* **Text section**
· · · ·
Static Var Compensator

Static Var Compensator (SVC) a first-generation FACTS controller is taken up for study. It is a variable impedance device where the current through a reactor is controlled using back-to-back connected thyristor valves. Applying thyristor valve technology to SVC is an offshoot of the developments in HVDC technology. The major difference is that thyristor valves used in this are rated for lower voltages as it is connected to an EHV line through a step-down transformer or connected to the tertiary winding of a power transformer.

The application for transmission line compensators commenced in the late seventies :

  1. Increase power transfer in long lines
  2. Improve stability with fast-acting voltage regulation
  3. Damp low-frequency oscillations due to swing (rotor) modes.
  4. Damp subsynchronous frequency oscillations due to torsional modes.
  5. Control dynamic overvoltages.

An SVC has no inertia compared to synchronous condensers and can respond extremely fast (2-3 cycles). This enables the fast control of reactive power in the control range.

Analysis of SVC

The location of SVC is important in determining its effectiveness. Ideally it should be located at the electrical center of the system or midpoint of a transmission line. For example consider a symmetric lossless transmission line with SVC connected at the midpoint. Without SVC, the voltage at the midpoint is given by ,

Vmo = (V cos δ/2) / (cos θ/2)

where θ = βl is the electrical length of the line, l is the length of the line and β is the phase constant given by

β = ω√lc = 2πf√lc

where l and c are the line’s positive sequence inductance and capacitance per unit length and f is the operating frequency .

Configuration of SVC

The Configuration is divided into two types :

  1. Fixed Capacitor- Thyristor Controlled Reactor (FC-TCR)
  2. Thyristor Switched Capacitor- Thyristor Controlled Reactor (TSCTCR).

The second type is more flexible than the first one requires a smaller rating of the reactor and consequently generates less harmonics.

The TCR and TSC are connected on the secondary side of a step-down transformer . Tuned and high-pass filters are also connected in parallel which provides capacitive reactive power at fundamental frequency. The voltage signal is taken from the high-voltage SVC bus using a potential transformer .
· · · ·
* **Stored data**

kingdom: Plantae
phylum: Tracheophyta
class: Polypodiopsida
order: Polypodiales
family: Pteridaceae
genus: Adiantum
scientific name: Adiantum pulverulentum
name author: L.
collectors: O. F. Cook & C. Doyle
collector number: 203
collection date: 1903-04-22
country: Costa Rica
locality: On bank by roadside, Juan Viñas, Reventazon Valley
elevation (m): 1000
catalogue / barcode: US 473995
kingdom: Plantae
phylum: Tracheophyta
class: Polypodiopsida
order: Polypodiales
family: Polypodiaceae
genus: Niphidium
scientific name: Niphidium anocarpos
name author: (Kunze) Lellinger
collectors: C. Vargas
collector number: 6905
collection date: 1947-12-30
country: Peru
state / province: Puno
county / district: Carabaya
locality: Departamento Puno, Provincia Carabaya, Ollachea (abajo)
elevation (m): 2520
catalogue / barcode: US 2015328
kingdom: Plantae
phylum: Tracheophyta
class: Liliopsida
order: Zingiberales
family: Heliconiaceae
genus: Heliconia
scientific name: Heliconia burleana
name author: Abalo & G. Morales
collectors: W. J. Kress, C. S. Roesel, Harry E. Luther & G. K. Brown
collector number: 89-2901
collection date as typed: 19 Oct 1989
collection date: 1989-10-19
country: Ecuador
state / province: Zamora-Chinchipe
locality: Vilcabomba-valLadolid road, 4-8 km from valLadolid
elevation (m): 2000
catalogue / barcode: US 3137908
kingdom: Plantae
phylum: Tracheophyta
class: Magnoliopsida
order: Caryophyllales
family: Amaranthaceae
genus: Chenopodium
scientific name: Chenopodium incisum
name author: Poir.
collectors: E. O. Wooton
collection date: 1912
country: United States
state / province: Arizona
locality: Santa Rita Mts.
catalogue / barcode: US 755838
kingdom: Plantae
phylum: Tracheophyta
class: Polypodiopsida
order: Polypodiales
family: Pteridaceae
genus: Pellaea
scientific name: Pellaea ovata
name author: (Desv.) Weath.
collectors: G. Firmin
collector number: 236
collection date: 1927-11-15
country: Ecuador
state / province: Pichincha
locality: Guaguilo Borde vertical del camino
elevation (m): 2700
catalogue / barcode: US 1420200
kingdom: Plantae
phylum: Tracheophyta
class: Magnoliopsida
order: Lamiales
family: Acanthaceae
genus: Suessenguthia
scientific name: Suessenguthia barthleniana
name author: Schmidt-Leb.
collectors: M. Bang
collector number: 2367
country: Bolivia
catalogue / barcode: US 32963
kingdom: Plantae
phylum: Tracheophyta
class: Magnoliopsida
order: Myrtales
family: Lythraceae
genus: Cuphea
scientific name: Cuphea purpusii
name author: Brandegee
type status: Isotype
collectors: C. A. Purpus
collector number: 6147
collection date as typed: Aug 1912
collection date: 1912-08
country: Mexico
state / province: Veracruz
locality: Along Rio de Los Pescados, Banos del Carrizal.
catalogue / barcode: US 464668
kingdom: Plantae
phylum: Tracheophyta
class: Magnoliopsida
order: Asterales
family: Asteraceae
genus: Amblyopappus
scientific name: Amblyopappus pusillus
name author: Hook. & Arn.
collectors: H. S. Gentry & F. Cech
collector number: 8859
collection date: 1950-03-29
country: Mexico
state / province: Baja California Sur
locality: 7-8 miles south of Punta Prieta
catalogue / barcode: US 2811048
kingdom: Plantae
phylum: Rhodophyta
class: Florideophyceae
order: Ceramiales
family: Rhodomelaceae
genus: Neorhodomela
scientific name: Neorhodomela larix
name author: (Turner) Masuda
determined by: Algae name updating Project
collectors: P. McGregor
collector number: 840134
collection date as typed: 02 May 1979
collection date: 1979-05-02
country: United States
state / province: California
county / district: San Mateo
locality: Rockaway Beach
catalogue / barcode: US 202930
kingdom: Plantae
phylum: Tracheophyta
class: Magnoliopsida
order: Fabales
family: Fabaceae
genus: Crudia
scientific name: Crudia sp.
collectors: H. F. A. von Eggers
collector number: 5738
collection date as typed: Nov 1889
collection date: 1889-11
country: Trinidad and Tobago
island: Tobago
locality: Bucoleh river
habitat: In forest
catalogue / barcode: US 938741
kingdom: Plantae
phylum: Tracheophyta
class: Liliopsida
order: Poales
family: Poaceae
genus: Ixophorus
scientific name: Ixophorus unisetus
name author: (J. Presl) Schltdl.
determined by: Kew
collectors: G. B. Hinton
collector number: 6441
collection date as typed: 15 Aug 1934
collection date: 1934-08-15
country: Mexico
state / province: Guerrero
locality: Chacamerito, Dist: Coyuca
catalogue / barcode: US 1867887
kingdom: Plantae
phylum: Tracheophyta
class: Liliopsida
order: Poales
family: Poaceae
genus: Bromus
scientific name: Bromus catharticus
· · · ·
* **Stated task**
According to the Static Var Compensator text, where should an SVC ideally be located? These data come from a separate source.

* **Complete answer**
At the electrical center of the system or the midpoint of a transmission line.